In May, I was asked if I would be willing to consider coming back to Kids Count Preschool as a teacher. I’ve had the past 2 full years off to stay at home with Paige and Ryan and I’ve loved every single day of it, but with Paige starting Kindergarten in August it seemed like a good time to at least think about my return. I gladly interviewed (which was more of just a visiting session because I had already been hired and approved by our church’s elders years before) and expressed my desire to only work part time so I could still have alone days at home with Ryan, just as I had had with Paige.
2 months passed and I hadn’t really heard from the KCP board on way or another. At this point, I was getting frustrated because I’m the type of person that simply needs to know. If I was going to be teaching again, I needed to start researching lesson plans, classroom decor, etc…as well as putting those things into action. One Friday afternoon, I received a phone call from the new KCP director saying that it just wasn’t going to work out even though the board really wanted me back in the classroom. Because I expressed my desire to only work part time, they unfortunately couldn’t find another teacher that was also willing to work part time and they needed to hire someone willing to work all 5 days. I completely understood, of course, but I still took it personally and was devastated for the next 24 hours.
I honestly thought that I had prayed very hard about my return to work and really believed that God was telling me that this was the right time. But when that door closed, I was so confused, anxious, and angry quite honestly. How could I have misread what I know God was telling me to do? I felt like I had handed it all over to him and was letting Him lead me. Apparently I wasn’t and I hadn’t relinquished full control over to Him because first thing the next Monday morning, I got another call from the KCP director. She was telling me that just that morning, not even 5 minutes prior, they had found a teacher to back me in teaching part time. She even volunteered to teach W, Th, and F if I wanted to only teach 2 days per week. I completely knew it was a God thing then because I had secretly been hoping and wondering if there was any way possible to only work 2 days a week…but I had NEVER expressed that to anyone, not even Stephen. I had to make a decision on the spot. I couldn’t even hang up, discuss it all with Stephen, and then call the director back. She needed my answer immediately! I knew it was all in God’s plan and said “yes” right then.

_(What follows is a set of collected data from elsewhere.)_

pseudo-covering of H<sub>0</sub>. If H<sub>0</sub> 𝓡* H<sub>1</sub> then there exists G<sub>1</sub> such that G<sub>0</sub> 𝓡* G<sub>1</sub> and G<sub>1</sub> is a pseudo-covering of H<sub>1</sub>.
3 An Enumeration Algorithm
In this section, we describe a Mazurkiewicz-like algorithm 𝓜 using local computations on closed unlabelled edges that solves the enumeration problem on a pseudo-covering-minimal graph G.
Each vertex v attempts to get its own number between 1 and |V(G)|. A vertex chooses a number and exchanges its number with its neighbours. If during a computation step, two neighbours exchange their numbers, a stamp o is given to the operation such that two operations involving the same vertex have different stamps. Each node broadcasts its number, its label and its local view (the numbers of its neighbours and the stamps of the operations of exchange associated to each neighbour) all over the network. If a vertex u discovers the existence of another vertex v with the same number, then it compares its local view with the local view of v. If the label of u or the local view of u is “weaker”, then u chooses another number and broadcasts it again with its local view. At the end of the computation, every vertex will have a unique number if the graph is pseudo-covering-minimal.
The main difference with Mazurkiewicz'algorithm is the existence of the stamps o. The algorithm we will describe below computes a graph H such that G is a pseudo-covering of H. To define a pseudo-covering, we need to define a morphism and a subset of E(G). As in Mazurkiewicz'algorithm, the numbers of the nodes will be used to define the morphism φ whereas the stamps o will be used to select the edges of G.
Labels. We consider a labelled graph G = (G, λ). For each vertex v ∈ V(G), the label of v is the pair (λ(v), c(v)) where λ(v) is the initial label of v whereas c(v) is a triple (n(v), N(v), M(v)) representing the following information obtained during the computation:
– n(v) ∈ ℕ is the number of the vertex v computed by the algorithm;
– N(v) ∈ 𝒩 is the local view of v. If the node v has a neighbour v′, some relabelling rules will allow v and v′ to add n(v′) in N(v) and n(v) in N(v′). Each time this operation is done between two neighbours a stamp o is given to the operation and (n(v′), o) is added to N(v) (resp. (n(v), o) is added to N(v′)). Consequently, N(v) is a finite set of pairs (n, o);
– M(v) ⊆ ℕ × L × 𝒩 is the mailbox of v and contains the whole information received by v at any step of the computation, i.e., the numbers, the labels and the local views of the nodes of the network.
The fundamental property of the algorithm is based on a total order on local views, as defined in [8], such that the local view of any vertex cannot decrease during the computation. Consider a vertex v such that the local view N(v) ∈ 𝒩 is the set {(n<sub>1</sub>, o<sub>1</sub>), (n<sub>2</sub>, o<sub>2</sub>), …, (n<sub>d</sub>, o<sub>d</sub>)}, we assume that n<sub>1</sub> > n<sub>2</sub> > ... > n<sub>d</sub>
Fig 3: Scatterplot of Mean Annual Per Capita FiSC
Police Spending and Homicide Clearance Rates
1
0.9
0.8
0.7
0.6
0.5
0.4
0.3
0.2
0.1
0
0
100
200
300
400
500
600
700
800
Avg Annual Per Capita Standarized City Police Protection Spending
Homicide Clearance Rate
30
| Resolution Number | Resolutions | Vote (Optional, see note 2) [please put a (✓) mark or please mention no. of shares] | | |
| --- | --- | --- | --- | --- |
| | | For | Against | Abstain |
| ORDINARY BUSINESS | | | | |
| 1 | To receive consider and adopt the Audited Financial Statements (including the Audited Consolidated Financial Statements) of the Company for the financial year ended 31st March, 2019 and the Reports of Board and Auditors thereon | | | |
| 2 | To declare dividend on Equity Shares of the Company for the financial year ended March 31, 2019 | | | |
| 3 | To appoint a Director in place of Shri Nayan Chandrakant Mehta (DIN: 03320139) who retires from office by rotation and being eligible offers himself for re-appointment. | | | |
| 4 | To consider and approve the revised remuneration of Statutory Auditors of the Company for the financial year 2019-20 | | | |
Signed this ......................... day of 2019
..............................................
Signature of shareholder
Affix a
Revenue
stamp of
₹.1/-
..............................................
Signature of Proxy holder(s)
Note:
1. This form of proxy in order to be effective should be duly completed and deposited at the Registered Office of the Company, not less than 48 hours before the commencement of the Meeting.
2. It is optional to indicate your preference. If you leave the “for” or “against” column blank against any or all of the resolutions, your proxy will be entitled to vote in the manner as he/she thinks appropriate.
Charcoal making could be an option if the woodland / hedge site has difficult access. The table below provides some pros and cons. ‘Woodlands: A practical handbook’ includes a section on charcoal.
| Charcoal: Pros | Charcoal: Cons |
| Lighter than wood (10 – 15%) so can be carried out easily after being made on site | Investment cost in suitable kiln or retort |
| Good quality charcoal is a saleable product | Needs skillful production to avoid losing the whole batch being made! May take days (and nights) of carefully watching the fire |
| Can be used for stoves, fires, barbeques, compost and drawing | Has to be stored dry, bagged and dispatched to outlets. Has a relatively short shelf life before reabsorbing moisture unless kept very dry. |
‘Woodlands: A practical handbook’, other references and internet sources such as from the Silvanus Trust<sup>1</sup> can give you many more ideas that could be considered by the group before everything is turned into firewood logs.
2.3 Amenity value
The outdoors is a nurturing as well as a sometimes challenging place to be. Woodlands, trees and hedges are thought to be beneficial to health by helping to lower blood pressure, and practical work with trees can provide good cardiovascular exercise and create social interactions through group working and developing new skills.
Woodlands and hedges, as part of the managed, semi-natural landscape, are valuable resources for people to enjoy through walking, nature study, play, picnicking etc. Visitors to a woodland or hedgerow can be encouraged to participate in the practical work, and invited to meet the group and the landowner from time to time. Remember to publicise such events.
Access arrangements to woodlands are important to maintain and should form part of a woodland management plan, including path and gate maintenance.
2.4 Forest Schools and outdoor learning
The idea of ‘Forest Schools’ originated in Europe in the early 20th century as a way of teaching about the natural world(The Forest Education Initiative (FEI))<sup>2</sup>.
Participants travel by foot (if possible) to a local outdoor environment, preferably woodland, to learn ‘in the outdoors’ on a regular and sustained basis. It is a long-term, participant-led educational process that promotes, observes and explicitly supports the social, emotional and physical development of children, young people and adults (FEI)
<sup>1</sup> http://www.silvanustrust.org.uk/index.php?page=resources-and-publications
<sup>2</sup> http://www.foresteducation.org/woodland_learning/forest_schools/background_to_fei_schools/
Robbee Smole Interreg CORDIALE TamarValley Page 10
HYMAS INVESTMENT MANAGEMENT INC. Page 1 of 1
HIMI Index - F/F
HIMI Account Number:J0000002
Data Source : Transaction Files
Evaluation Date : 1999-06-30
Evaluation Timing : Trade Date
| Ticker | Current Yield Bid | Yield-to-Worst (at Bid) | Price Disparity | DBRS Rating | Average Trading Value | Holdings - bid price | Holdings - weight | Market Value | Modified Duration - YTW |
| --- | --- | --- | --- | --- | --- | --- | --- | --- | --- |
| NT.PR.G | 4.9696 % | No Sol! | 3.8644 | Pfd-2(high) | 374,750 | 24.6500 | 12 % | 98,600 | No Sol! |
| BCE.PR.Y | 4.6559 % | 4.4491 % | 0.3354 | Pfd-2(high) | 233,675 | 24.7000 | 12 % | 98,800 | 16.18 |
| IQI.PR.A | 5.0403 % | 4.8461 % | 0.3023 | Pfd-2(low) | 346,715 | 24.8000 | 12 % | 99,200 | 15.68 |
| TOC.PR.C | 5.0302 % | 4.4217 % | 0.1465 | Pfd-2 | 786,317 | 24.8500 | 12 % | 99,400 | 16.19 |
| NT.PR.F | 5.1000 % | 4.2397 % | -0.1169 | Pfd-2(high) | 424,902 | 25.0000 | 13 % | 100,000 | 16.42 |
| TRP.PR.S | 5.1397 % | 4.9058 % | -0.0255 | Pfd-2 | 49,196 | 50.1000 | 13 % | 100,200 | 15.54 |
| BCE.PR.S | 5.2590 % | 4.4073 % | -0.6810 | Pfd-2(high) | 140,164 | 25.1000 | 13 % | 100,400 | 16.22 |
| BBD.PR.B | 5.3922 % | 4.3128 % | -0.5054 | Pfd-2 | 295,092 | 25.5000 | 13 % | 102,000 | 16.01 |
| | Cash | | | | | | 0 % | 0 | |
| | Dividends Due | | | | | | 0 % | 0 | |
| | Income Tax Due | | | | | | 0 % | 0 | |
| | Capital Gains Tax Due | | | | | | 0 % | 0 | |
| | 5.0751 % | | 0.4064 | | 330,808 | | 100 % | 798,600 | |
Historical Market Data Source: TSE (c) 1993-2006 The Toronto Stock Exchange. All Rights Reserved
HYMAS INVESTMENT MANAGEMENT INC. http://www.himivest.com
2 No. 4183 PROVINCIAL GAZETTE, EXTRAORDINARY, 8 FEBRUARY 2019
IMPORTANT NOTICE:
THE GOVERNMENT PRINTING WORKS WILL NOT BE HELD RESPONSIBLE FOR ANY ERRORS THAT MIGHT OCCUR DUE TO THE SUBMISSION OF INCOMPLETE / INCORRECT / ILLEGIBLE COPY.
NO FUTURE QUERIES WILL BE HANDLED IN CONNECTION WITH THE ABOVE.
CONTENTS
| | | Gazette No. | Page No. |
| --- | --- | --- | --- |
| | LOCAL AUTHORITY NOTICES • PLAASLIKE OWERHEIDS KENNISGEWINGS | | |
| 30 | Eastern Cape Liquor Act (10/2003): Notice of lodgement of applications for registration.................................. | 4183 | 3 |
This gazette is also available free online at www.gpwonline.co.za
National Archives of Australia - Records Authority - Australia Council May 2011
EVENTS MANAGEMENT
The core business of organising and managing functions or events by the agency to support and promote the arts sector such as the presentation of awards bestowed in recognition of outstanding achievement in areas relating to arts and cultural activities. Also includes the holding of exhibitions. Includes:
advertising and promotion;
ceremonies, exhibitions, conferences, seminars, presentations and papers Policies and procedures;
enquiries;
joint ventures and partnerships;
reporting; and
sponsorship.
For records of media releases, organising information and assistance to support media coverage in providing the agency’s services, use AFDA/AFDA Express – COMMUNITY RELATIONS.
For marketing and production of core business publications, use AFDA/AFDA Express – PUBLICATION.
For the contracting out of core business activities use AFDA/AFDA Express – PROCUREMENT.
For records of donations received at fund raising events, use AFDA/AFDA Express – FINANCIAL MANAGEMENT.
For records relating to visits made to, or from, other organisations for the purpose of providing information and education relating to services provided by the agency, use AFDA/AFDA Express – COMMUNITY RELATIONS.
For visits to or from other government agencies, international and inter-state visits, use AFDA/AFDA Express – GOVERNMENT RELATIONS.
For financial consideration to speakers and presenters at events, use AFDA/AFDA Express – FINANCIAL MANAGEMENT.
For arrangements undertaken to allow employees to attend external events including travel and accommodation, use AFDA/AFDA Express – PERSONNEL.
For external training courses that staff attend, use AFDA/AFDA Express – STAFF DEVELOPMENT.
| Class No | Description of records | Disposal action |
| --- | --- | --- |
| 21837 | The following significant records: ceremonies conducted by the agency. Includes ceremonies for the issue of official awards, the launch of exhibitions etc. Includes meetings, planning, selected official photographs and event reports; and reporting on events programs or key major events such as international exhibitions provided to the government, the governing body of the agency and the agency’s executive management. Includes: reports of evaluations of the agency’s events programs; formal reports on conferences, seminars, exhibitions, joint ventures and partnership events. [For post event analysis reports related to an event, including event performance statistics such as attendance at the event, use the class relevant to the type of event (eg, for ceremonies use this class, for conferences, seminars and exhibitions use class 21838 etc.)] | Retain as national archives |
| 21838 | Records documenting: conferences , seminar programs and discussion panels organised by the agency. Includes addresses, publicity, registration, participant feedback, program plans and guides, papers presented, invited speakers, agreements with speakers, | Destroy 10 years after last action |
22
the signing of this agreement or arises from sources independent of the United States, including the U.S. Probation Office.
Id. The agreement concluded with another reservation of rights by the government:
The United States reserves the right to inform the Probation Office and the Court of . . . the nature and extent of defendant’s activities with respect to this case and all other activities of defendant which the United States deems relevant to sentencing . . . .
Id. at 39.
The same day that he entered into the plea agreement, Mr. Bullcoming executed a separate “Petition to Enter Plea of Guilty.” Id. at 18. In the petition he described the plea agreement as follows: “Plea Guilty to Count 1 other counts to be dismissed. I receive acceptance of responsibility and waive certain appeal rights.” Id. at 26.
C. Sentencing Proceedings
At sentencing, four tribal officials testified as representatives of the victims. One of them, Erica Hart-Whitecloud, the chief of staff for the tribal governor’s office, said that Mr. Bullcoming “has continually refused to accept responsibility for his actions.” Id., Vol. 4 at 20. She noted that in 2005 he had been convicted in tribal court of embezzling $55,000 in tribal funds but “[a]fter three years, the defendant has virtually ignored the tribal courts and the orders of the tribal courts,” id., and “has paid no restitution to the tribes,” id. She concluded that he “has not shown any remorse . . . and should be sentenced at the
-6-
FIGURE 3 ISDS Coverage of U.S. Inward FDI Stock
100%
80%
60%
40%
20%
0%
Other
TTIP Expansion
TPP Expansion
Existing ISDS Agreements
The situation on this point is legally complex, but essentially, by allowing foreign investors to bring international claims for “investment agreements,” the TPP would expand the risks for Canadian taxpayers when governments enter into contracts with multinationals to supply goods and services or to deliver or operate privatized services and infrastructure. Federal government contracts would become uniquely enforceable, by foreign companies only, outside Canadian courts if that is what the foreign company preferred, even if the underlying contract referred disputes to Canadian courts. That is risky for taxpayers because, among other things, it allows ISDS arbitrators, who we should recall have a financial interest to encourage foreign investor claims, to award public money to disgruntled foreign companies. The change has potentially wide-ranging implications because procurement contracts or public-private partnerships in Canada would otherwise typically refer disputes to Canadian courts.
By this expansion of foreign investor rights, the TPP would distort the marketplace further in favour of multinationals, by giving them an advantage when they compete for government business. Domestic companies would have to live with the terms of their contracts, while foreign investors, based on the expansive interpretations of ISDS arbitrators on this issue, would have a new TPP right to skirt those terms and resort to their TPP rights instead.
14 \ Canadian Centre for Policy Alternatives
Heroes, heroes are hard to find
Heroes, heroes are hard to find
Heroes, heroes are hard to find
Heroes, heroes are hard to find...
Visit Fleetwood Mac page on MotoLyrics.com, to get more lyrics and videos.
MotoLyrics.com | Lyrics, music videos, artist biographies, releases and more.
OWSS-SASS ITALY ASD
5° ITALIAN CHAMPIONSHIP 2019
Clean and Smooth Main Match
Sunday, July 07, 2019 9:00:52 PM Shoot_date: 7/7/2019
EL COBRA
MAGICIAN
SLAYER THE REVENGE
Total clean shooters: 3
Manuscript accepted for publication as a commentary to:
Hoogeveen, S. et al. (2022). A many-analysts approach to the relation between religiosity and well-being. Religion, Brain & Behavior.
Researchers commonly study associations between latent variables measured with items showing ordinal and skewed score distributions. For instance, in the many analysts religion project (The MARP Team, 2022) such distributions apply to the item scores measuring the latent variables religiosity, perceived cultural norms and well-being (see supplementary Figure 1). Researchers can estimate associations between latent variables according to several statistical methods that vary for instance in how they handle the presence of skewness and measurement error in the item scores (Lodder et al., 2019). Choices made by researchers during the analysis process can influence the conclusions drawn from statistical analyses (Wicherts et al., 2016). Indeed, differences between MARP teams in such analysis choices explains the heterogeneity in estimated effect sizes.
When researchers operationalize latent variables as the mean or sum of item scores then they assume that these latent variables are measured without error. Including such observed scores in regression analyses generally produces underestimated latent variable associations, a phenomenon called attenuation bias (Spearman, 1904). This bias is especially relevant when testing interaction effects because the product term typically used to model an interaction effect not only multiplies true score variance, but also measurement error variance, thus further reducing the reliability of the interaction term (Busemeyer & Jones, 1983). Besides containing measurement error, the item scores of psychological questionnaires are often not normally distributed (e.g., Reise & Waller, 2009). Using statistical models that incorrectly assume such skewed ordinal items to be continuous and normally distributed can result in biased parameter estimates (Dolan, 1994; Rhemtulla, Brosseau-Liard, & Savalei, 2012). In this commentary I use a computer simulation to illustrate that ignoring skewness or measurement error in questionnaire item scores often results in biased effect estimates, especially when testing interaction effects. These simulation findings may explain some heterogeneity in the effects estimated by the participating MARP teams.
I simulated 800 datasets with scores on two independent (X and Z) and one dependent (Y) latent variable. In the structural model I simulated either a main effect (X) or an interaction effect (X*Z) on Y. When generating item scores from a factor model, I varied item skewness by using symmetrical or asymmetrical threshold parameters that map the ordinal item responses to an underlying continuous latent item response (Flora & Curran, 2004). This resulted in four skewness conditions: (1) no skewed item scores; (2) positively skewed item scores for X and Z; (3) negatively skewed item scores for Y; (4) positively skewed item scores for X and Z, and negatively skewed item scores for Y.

I’m excited to be back in the profession I was designed for. I love the challenge that each day brings and the love that I get from my students. There are many times in a day that I truly love with my kids, but my absolute favorite has to be tucking them in at naptime. We go through our routine of taking turns going to the bathroom, washing hands, and going to lay down on napmats. After everyone is in their place, I go around to each child and pull their blanket up on them and pray with them and cover them in kisses and hugs, then tell them how much I love them. There’s nothing better than hearing them say “I love you too”. NOTHING.
I’m enjoying getting to be a teacher to my students 2 days per week and with Ryan the other 3 days. It’s a precious time with him that I won’t trade for anything else in this world.